Para Marta, o episódio também evidencia o machismo estrutural no grupo político que apoia a candidatura de Neto ao governo da Bahia. A manifestação ocorreu após duas mulheres aparecerem nuas e com os corpos pintados sobre um carro de som ligado a um aliado do candidato, em São Cristóvão.
“Essa decisão é uma derrota para ACM Neto porque escancara o machismo estrutural que permitiu que uma situação como essa acontecesse dentro de uma estrutura de campanha”, declarou a vereadora.
Marta disse que o caso não deve ser atribuído apenas à iniciativa individual de um eleitor ou candidato. Na avaliação dela, campanhas envolvem lideranças, coligações, aliados e valores, o que manteria a responsabilidade política sobre o que é levado aos atos eleitorais. A vereadora afirmou que a decisão judicial reforça esse entendimento.
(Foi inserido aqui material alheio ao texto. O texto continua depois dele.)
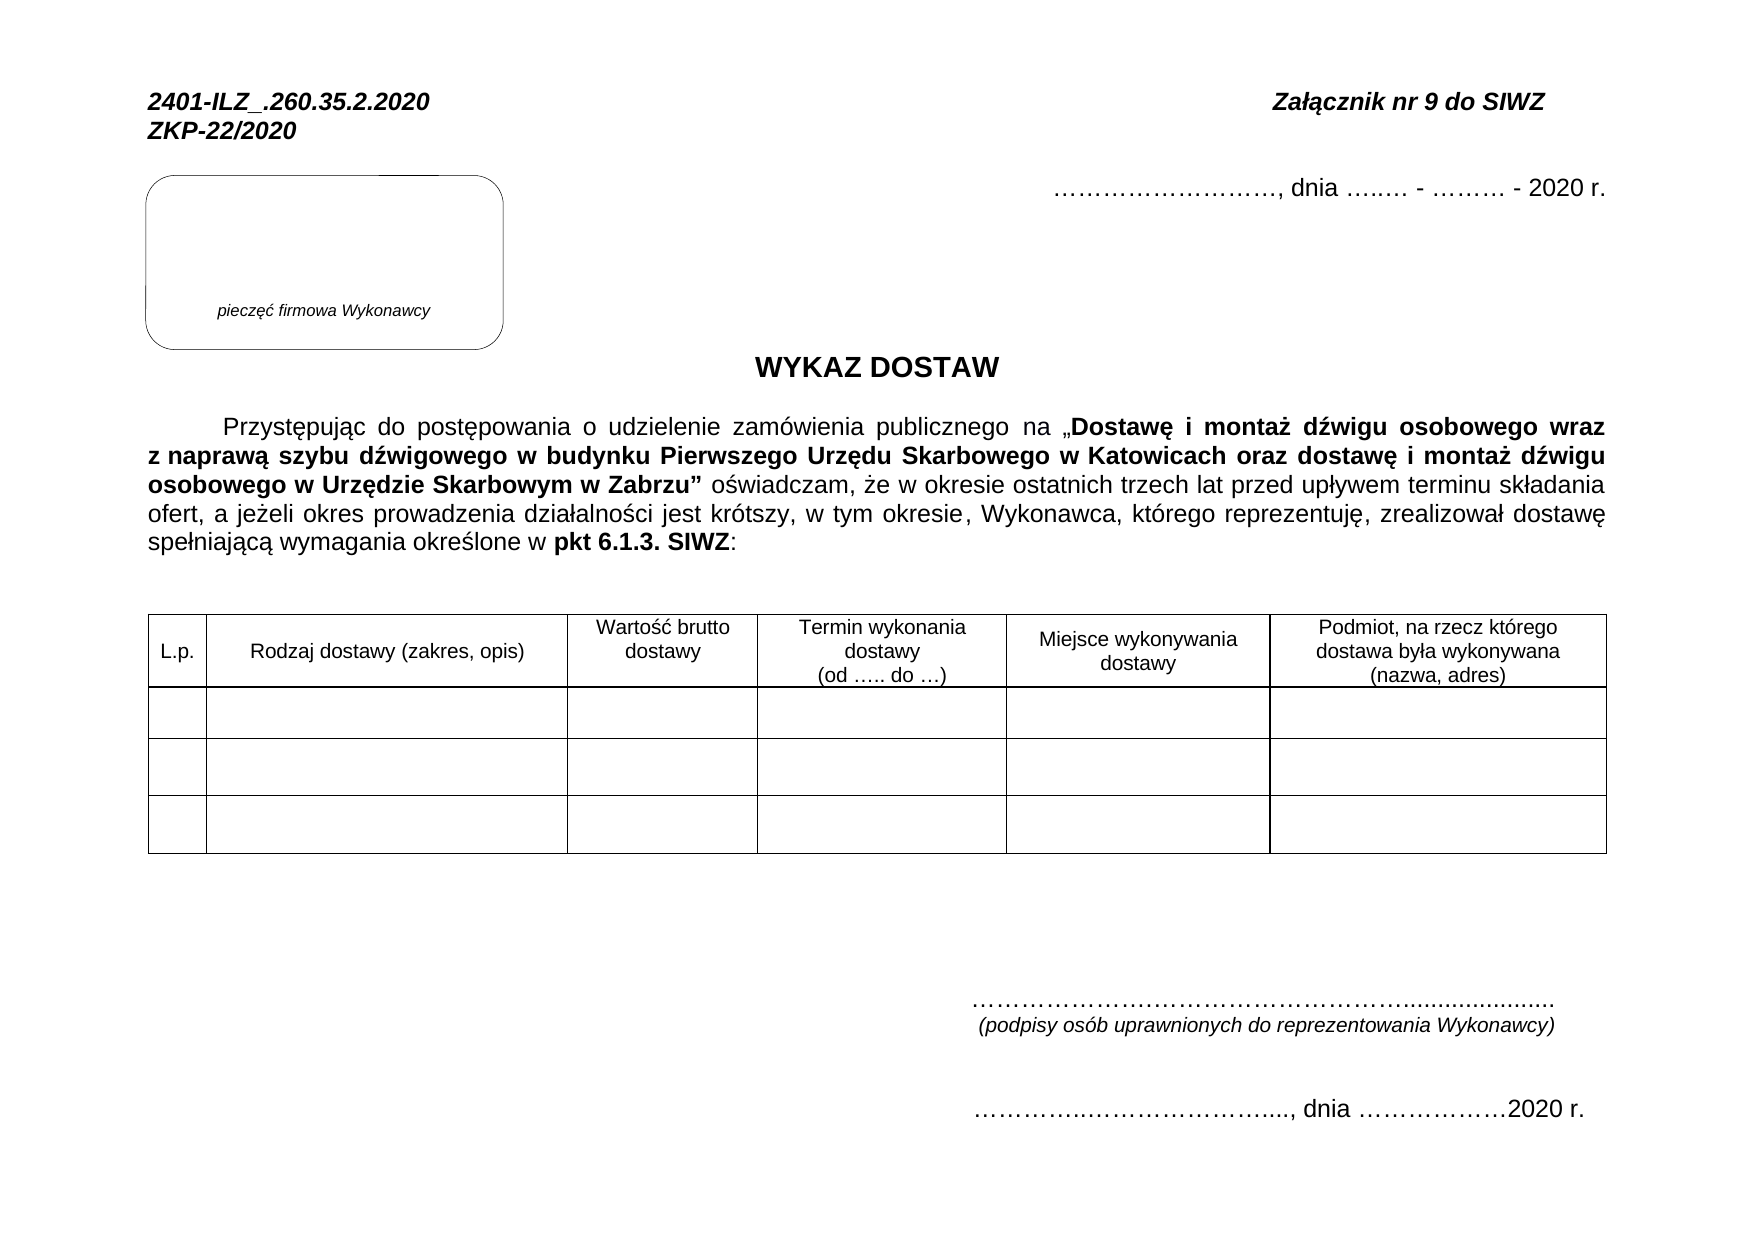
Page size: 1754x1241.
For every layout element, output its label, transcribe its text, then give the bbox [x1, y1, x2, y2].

text ………………………, dnia …..… - ……… - 2020 r. [148, 173, 1606, 202]
table_cell [1271, 688, 1606, 738]
table_cell [149, 796, 206, 853]
table_header L.p. [149, 615, 206, 686]
text …………..…………………...., dnia ………………2020 r. [973, 1094, 1606, 1123]
text (podpisy osób uprawnionych do reprezentowania Wykonawcy) [516, 1012, 1606, 1036]
table_header Wartość brutto dostawy [568, 615, 757, 686]
table_cell [758, 688, 1006, 738]
table_cell [568, 688, 757, 738]
table_cell [1271, 796, 1606, 853]
table_cell [207, 688, 567, 738]
text 2401-ILZ_.260.35.2.2020 Załącznik nr 9 do SIWZ [148, 87, 1606, 116]
table_cell [207, 796, 567, 853]
text WYKAZ DOSTAW [148, 350, 1606, 383]
table_cell [1271, 739, 1606, 795]
text ………………….…………………………...................... [823, 955, 1606, 1012]
table_header Miejsce wykonywania dostawy [1007, 615, 1269, 686]
table_cell [207, 739, 567, 795]
table_cell [758, 739, 1006, 795]
table_header Podmiot, na rzecz którego dostawa była wykonywana (nazwa, adres) [1271, 615, 1606, 686]
table_cell [1007, 688, 1269, 738]
table_header Rodzaj dostawy (zakres, opis) [207, 615, 567, 686]
table_cell [149, 739, 206, 795]
text ZKP-22/2020 [148, 116, 1606, 144]
table_cell [149, 688, 206, 738]
table_cell [1007, 796, 1269, 853]
table_cell [568, 796, 757, 853]
table_cell [758, 796, 1006, 853]
table_cell [1007, 739, 1269, 795]
table_cell [568, 739, 757, 795]
text Przystępując do postępowania o udzielenie zamówienia publicznego na „Dostawę i montaż dźwigu osobowego wraz z naprawą szybu dźwigowego w budynku Pierwszego Urzędu Skarbowego w Katowicach oraz dostawę i montaż dźwigu osobowego w Urzędzie Skarbowym w Zabrzu” oświadczam, że w okresie ostatnich trzech lat przed upływem terminu składania ofert, a jeżeli okres prowadzenia działalności jest krótszy, w tym okresie, Wykonawca, którego reprezentuję, zrealizował dostawę spełniającą wymagania określone w pkt 6.1.3. SIWZ: [148, 412, 1606, 556]
table_header Termin wykonania dostawy (od ….. do …) [758, 615, 1006, 686]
Críticas à cultura política
A petista também relacionou o episódio a uma forma de fazer política marcada, segundo ela, pela concentração de poder e pelo autoritarismo. Marta mencionou o coronelismo, o mando e a concentração das decisões nas mãos de poucos homens como elementos de uma estrutura que, em sua avaliação, precisa ser superada.
Ela defendeu que as mulheres sejam reconhecidas como sujeitos de direitos, com voz, autonomia e participação política, e afirmou que seus corpos não devem ser usados como instrumento de campanha.
Marta citou ações do governo Jerônimo Rodrigues em parceria com o presidente Lula, como a Secretaria de Políticas para as Mulheres (SPM), as Salas Elas à Frente e a Casa da Mulher Brasileira. Para a vereadora, a decisão eleitoral representa uma vitória da luta das mulheres e um alerta contra práticas de machismo e misoginia na política.